- [Reading passage]:
## Begin

Romantic period composers include Schubert, Mendelssohn, Schumann, Chopin, Liszt and Brahms. At their discretion, the judges may consider a composer such as Rachmaninoff either Romantic or Contemporary, so it may qualify a contestant for this award, the CONTEMPORARY WORK award, or -- conceivably -- both!

We encourage contestants to embellish and/or improvise when appropriate. See discussions under other prize categories.

For repertory ideas see:

Guide to the Pianist's Repertoire by Maurice Hinson: 1st edition, 1973, Indiana U. Press, ISBN 0-253-32700-8; 2nd edition, Indiana U. Press, call # ML 128 P3 H5 1987; 3rd edition due out in February, 2001. Check your local library, order from your favorite local bookstore, or order online.

This book is a must-read for all who wish to get in touch with our real traditions:

"After the Golden Age: Romantic Pianism and Modern Performance" by Kenneth Hamilton

Reviewer Susan Tomes writes: "Throughout the 'golden age' of Romantic piano-playing, it was not usual to perform whole sonatas as these were thought too severe. Improvisation was popular, as was the habit of 'preluding', or making up musical links between items. Players might give themselves breaks while they chatted with friends in the audience. Most pianists were also composers, and routinely included their own pieces. Playing from memory was not required, and sometimes even frowned on."

In his book, Hamilton points out that "anxiety over wrong notes is a relatively recent psychosis, and playing entirely from memory a relatively recent requirement."


Best book on how Chopin played and taught is Chopin: Pianist and Teacher As Seen by his Pupils, edited by Jean-Jacques Eigeldinger and translated by Naomi Shohet, Krysia Osostowicz, Roy Howat (ISBN 0-521-36709-3, 1989 paperback edition, Cambridge University Press).

## End

- [Stated goal 1]: Put the entries, from the first one through the line that contains "line at (1140, 1158): dashed -> solid", into a JSON list of strings with one string per line and blank lines left out.
The piano repertoire page and the entries are unrelated material.

- [Material provided]:

## Begin

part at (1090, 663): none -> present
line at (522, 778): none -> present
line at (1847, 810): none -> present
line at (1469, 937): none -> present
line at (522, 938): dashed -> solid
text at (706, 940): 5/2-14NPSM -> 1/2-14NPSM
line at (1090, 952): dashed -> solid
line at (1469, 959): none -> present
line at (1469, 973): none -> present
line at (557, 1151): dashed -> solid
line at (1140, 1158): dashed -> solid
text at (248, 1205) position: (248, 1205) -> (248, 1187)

## End

- [Stated goal 2]: According to the piano repertoire page, who edited the book on how Chopin played and taught?

- [Correct answer 1]:
[
  "part at (1090, 663): none -> present",
  "line at (522, 778): none -> present",
  "line at (1847, 810): none -> present",
  "line at (1469, 937): none -> present",
  "line at (522, 938): dashed -> solid",
  "text at (706, 940): 5/2-14NPSM -> 1/2-14NPSM",
  "line at (1090, 952): dashed -> solid",
  "line at (1469, 959): none -> present",
  "line at (1469, 973): none -> present",
  "line at (557, 1151): dashed -> solid",
  "line at (1140, 1158): dashed -> solid"
]

- [Correct answer 2]: Jean-Jacques Eigeldinger